Рыцарь словаря, Михаил превратил лексикографию в патриотическую дисциплину. Найдя параллель между населением России и числом русских слов, он предложил улучшить демографию, создавая новые лексемы. Много лет Эпштейн рассылает всем своим многочисленным поклонникам бюллетени «Дар слова», присовокупляя их к тому богатству, что нам досталось от Даля. Эпштейн любит слова почти чувственной любовью и сочиняет так, что фонетика у него работает на семантику. Он слушает все, что пишет, выискивая тайные, сокрытые привычкой смыслы, и сопрягает их в философемы, которые напоминают ученое рассуждение и шаманское заклинание.

Я долго не знал, как называется такая профессия, пока не наткнулся на определение, придуманное Ханной Арендт для своего товарища Вальтера Беньямина: «мастер поэтической мысли». Эпштейну оно подходит еще больше.

2

Как только Эпштейн оказался в Америке, мне посчастливилось с ним познакомиться и зазвать его в свою программу на «Радио Свобода». Дело было в Вермонте, на пикнике Русской летней школы возле живописного водопада на фоне Зеленых гор. Моя жена сфотографировала нас за горячей беседой, и я не без удовольствия разглядываю двух бородатых мужчин в плавках с одинаково пышной шевелюрой. Примерно так выглядел Сергей Юрский, игравший дикаря в советской комедии «Человек ниоткуда».

Несмотря на летние декорации, мы вели с Эпштейном серьезный разговор, затевая проект культурологического освоения Нового Света. Нас обоих не смущала амбициозность планов, потому что им никто не мешал, и мы, ощущая себя пионерами, заново открывали Америку, осмысливая фундаментальные принципы ее устройства. В сущности, в наших радиопрограммах Михаил Эпштейн писал статьи для новой энциклопедии Америки. Он снабжал каждую из них богатым аппаратом и не оставлял в покое ни одну мелочь, заставляя ее трудиться на стройке своей всегда оригинальной, остроумной и дерзкой концепции. Эпштейн поклонялся «богу деталей» (так называется один из лучших сборников его эссе) и, переходя от микроскопа к телескопу, создавал законченную картину всякого явления, делая далекоидущие выводы.

Другими словами, у Эпштейна каждое лыко было в строку, где бы мы его ни нашли. Помню передачу, посвященную премьере фильма «Парк юрского периода». Оставив рецензию другим авторам, я попросил Михаила утяжелить программу философским багажом. С радостью взявшись за такую задачу, он задался вопросом: откуда у американцев любовь к динозаврам? И действительно, в любом музее природы США палеонтологический отдел – самый популярный среди детей и взрослых. Этим воспользовался Спилберг. Он воплотил общую мечту – посмотреть на живых динозавров, чьи скелеты осматривал каждый школьник. В поисках ответа Эпштейн отредактировал учебники и присоединил историю США к естественной истории, начав ее в мезозое. Я видел, как Михаил рассказывал об этом на конференции в Индиане. Не только у студентов, но и у профессоров отвисла челюсть.

◆ Данные
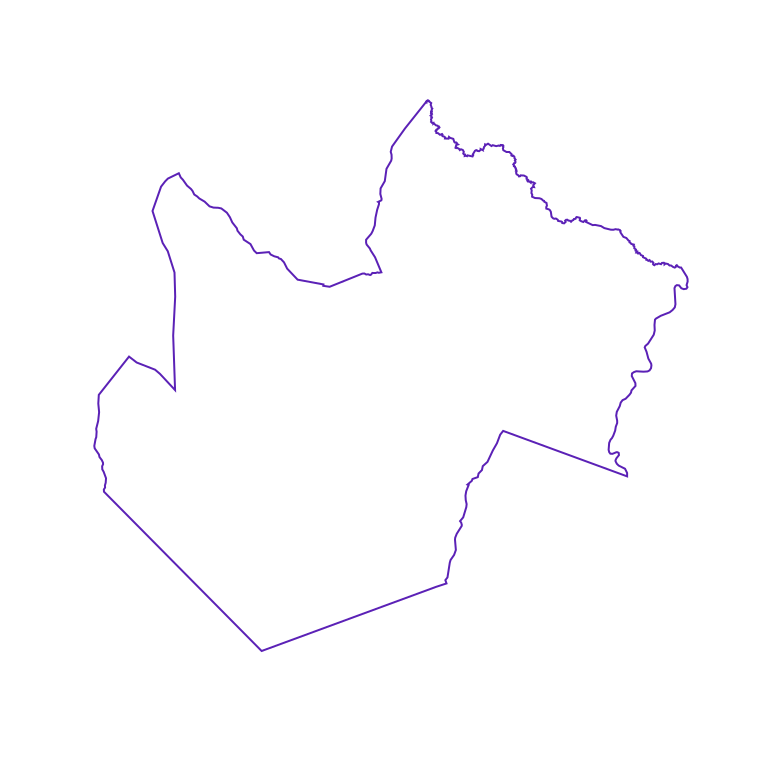 Mwandi, Western, Zambia (Albers equal-area conic projection), rotated 282°
{"feature_id": "96606910B67741623521388", "entity_name": "Mwandi", "entity_type": "district", "adm_level": 2, "iso_a3": "ZMB", "parent_name": "Zambia", "parent_adm1": "Western", "projection": "albers", "projection_center": [24.97, -17.112], "detail": "fine", "context": "isolated", "style": "outline", "palette": "violet", "viewbox_px": 768, "rotation_deg": 282, "n_neighbors": 0, "source": "geoboundaries", "source_scale": "gbopen_adm2", "svg_char_len": 6165}
<svg xmlns="http://www.w3.org/2000/svg" viewBox="0 0 768 768"><g transform="rotate(282 384 384)"><path d="M668.4,366.4L638.3,351.4L617.9,342.5L612.5,342.3L609.9,343.7L606.2,344.6L603.9,344.6L595.0,341.7L582.6,342.6L574.6,340.0L569.1,340.9L564.5,343.2L563.1,343.2L560.9,340.4L560.5,341.4L558.8,341.7L553.0,341.1L545.0,341.1L537.2,342.0L531.2,341.1L528.3,340.3L521.4,336.5L518.5,337.1L516.8,338.0L513.6,342.0L511.9,343.2L506.1,348.9L492.7,358.2L491.7,355.8L491.8,354.3L490.8,352.7L490.2,349.5L488.3,348.6L487.7,347.8L488.0,345.6L487.4,343.8L488.0,341.9L487.5,339.9L467.8,310.6L467.4,304.2L468.8,304.1L468.1,277.8L476.7,265.3L482.2,260.9L484.8,257.2L485.0,255.1L485.9,254.1L486.1,250.1L487.1,246.2L489.1,244.1L485.5,232.3L487.5,229.1L493.1,224.3L496.0,216.8L498.9,215.2L500.5,212.4L503.5,208.8L505.7,207.7L510.5,202.0L515.1,198.6L518.9,194.7L521.9,188.4L521.9,185.2L521.1,180.5L521.5,176.4L525.1,170.6L527.1,164.7L528.6,162.3L529.9,159.0L533.0,156.6L534.6,154.7L537.1,150.1L542.0,144.8L543.8,142.2L547.5,139.5L540.0,129.9L536.7,127.8L530.7,124.9L505.1,121.6L475.9,138.2L468.9,144.9L449.5,155.9L426.0,161.6L387.6,167.7L334.6,180.9L347.3,162.8L350.4,157.1L353.6,137.6L357.8,128.9L314.1,107.3L305.5,108.6L297.2,111.2L288.3,112.1L280.3,111.8L277.6,112.8L272.1,113.6L270.2,113.3L263.2,113.5L260.9,114.4L255.8,119.8L253.4,120.9L250.9,123.8L248.6,125.5L247.1,125.9L245.0,125.4L241.9,126.2L239.9,128.0L234.0,131.7L229.5,132.3L226.8,132.1L224.7,132.7L222.6,131.9L220.4,132.5L97.4,319.8L196.4,477.1L201.9,486.6L204.9,484.8L208.0,486.3L222.9,485.5L225.7,485.7L231.4,488.1L236.6,488.8L246.5,485.8L248.5,485.6L252.6,486.3L261.3,489.5L262.4,489.4L264.5,488.3L265.7,486.9L270.0,489.2L280.7,490.1L283.7,489.8L287.4,488.1L291.8,486.9L296.2,486.7L302.8,487.8L303.0,486.6L307.5,490.0L309.5,490.3L312.4,495.1L316.1,495.1L320.2,497.7L324.2,497.7L329.3,501.4L341.7,504.3L349.5,506.8L358.6,508.2L362.9,510.3L344.2,641.0L347.5,640.3L351.2,637.4L353.0,630.5L354.4,628.3L356.5,626.6L357.5,626.3L359.7,626.8L363.3,628.6L365.4,627.9L365.8,626.6L365.6,625.5L363.2,622.0L362.9,619.9L364.1,618.5L366.3,617.4L373.2,616.5L376.7,617.2L378.4,618.2L381.1,619.0L386.5,619.8L390.4,619.6L394.3,620.2L396.6,619.7L401.3,617.7L405.2,617.5L411.4,619.2L415.0,619.4L417.8,620.7L419.8,623.4L424.6,626.4L426.9,627.4L429.2,627.4L434.4,630.4L437.1,629.7L443.3,624.7L445.9,624.4L447.6,626.0L448.9,628.1L450.0,635.3L451.1,639.2L452.5,640.9L455.0,641.9L457.8,641.7L459.4,641.1L463.8,637.3L470.1,634.1L474.0,631.4L475.5,631.7L478.4,633.9L488.3,637.6L492.6,637.7L498.0,636.3L503.3,635.7L504.5,636.4L508.3,640.6L513.5,648.5L516.4,650.9L519.4,652.5L522.6,652.5L538.2,648.2L540.4,648.7L541.6,649.9L541.8,652.2L539.5,654.9L539.1,657.5L540.1,660.0L541.8,660.7L543.6,659.4L547.3,659.7L549.8,659.1L551.8,658.0L559.7,650.4L559.4,649.2L560.1,646.9L561.1,645.7L560.4,645.0L559.0,645.0L558.3,644.2L558.6,642.4L559.6,640.2L559.3,638.6L560.4,636.8L560.4,634.4L559.3,633.5L560.5,633.2L560.8,632.6L560.2,630.7L558.8,630.1L559.0,627.5L557.9,626.3L557.8,624.8L556.4,623.8L556.6,623.0L557.2,622.2L558.6,622.3L559.6,620.9L559.1,619.3L560.4,618.0L559.4,616.9L560.2,615.6L560.0,614.8L561.1,614.4L561.9,611.0L563.1,610.7L563.5,608.5L565.2,606.9L565.3,606.4L564.4,605.4L564.7,604.7L566.0,604.4L565.4,603.4L566.5,603.5L566.8,602.3L567.9,602.5L568.8,600.6L570.6,600.3L571.1,599.2L572.3,599.4L572.4,596.8L573.4,595.6L573.6,594.7L574.9,594.5L575.1,593.4L577.2,590.7L577.7,587.6L581.4,583.8L582.8,583.6L582.8,583.1L583.6,582.8L583.9,580.8L583.6,580.4L583.6,578.4L582.5,576.1L582.1,573.7L582.3,567.1L583.6,563.4L583.5,557.4L582.8,555.1L584.5,548.0L585.8,548.2L586.2,547.7L586.0,546.7L583.9,545.3L584.2,543.2L584.8,541.4L586.9,541.3L587.3,541.0L587.4,537.8L586.9,537.3L585.4,537.0L584.9,535.5L583.7,535.1L583.2,534.2L581.6,533.2L582.3,532.1L582.2,530.2L582.8,529.3L582.5,528.0L581.4,527.2L580.4,528.0L578.6,526.8L578.5,524.9L579.5,524.5L579.8,523.8L579.7,520.4L580.8,519.8L581.6,517.7L581.0,516.2L581.2,515.0L582.5,513.1L587.1,511.4L588.5,510.2L589.1,509.0L589.3,506.3L590.8,505.9L592.3,506.3L594.9,505.3L595.6,502.9L596.4,502.5L596.5,501.5L597.7,499.6L598.0,497.5L597.3,493.0L598.0,489.9L600.1,489.6L601.4,488.5L604.2,488.2L605.6,487.2L607.7,488.6L607.8,489.8L609.5,488.6L611.7,489.9L612.3,488.0L611.8,486.5L612.6,485.9L612.5,485.0L611.7,485.2L612.2,484.3L612.0,482.5L612.5,482.1L612.9,482.6L613.2,482.0L613.7,482.3L614.4,480.7L615.6,480.8L616.2,480.4L617.0,477.5L616.5,474.3L615.6,474.0L615.1,472.9L616.0,472.1L616.7,470.1L618.0,469.3L619.7,469.5L619.9,468.7L620.9,468.9L621.4,468.3L622.4,468.2L622.8,467.3L623.9,466.9L624.0,465.8L625.2,465.6L625.6,464.8L627.0,465.3L627.5,466.3L628.5,466.5L629.9,465.5L630.8,466.1L632.1,464.6L633.1,464.5L634.2,463.2L633.7,462.3L634.0,461.1L635.2,461.2L637.0,458.4L636.4,455.6L637.5,452.1L639.2,451.3L640.4,451.5L641.1,451.0L641.7,451.3L642.4,450.6L642.1,448.7L641.7,448.9L641.2,448.2L640.9,447.2L641.1,446.6L640.0,444.3L640.2,440.7L639.1,439.7L640.7,435.8L639.1,434.1L639.4,433.1L637.6,433.2L636.5,432.5L634.9,432.6L633.7,431.7L633.3,431.9L633.9,429.7L633.1,429.9L631.5,428.6L631.4,426.8L632.0,426.1L631.9,425.5L631.0,424.5L627.0,423.1L626.5,423.7L625.0,423.3L625.0,418.2L624.1,417.9L624.3,416.6L623.8,415.6L625.3,415.5L625.3,414.3L625.9,413.6L627.7,413.8L629.3,412.4L629.6,410.5L628.6,409.5L629.5,408.7L630.3,406.3L629.7,405.5L629.9,404.8L632.9,405.0L633.7,406.5L634.2,405.5L635.0,405.0L635.3,404.2L634.8,403.5L635.4,402.4L638.2,400.8L638.5,397.5L639.2,396.2L637.4,396.1L636.8,392.6L637.9,392.6L638.5,391.4L638.6,389.7L639.2,389.2L640.1,389.4L640.6,388.8L639.4,387.0L640.6,384.6L640.4,383.0L641.7,382.6L642.2,381.8L643.5,382.3L643.6,382.9L644.9,383.3L645.1,384.1L646.5,384.9L647.3,384.1L647.1,383.6L647.8,382.7L647.8,381.1L649.2,378.6L648.8,378.2L649.8,378.1L649.4,376.7L650.2,375.5L651.0,375.7L652.7,374.9L654.4,375.5L654.7,374.8L655.7,374.9L656.2,373.8L657.3,374.5L658.0,374.0L658.3,374.7L659.5,374.0L659.5,373.5L660.2,373.3L661.0,373.5L661.0,374.0L662.1,373.6L663.5,374.0L664.1,373.0L665.2,372.7L666.7,371.6L668.6,371.8L669.4,370.0L670.1,369.3L669.9,368.8L670.4,368.7L670.6,368.1L670.2,368.0L669.9,367.1L669.1,367.1L668.9,366.5L668.3,366.7L668.4,366.4Z" fill="none" stroke="#5b21b6" stroke-width="2"/></g></svg>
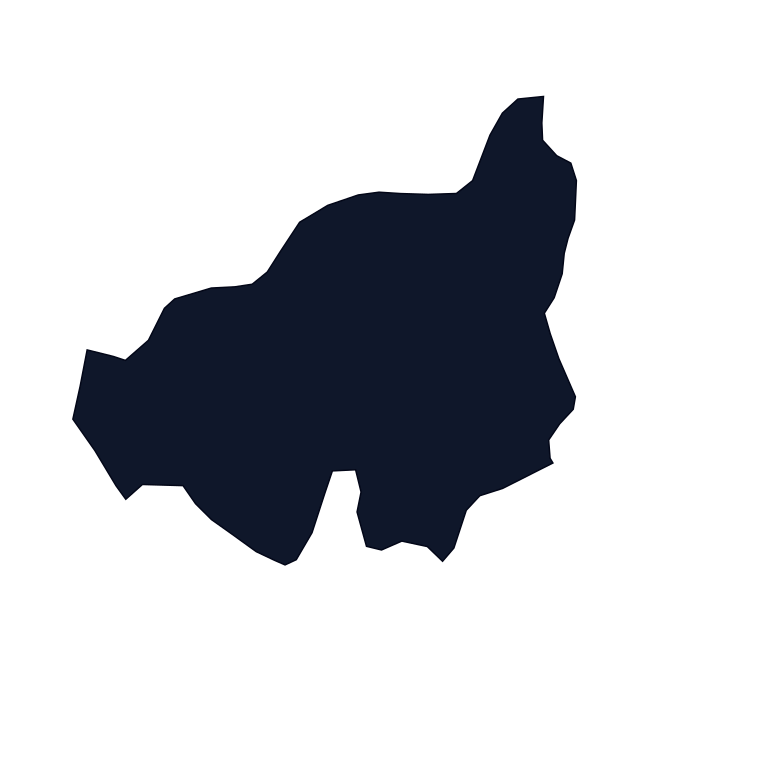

◆ Задание
Обновите фрагмент текста об Эпштейне от «Рыцарь словаря, Михаил» до «рассуждение и шаманское заклинание.», заменив «бюллетени» на «выпуски».

◆ Результат выполнения
Рыцарь словаря, Михаил превратил лексикографию в патриотическую дисциплину. Найдя параллель между населением России и числом русских слов, он предложил улучшить демографию, создавая новые лексемы. Много лет Эпштейн рассылает всем своим многочисленным поклонникам выпуски «Дар слова», присовокупляя их к тому богатству, что нам досталось от Даля. Эпштейн любит слова почти чувственной любовью и сочиняет так, что фонетика у него работает на семантику. Он слушает все, что пишет, выискивая тайные, сокрытые привычкой смыслы, и сопрягает их в философемы, которые напоминают ученое рассуждение и шаманское заклинание.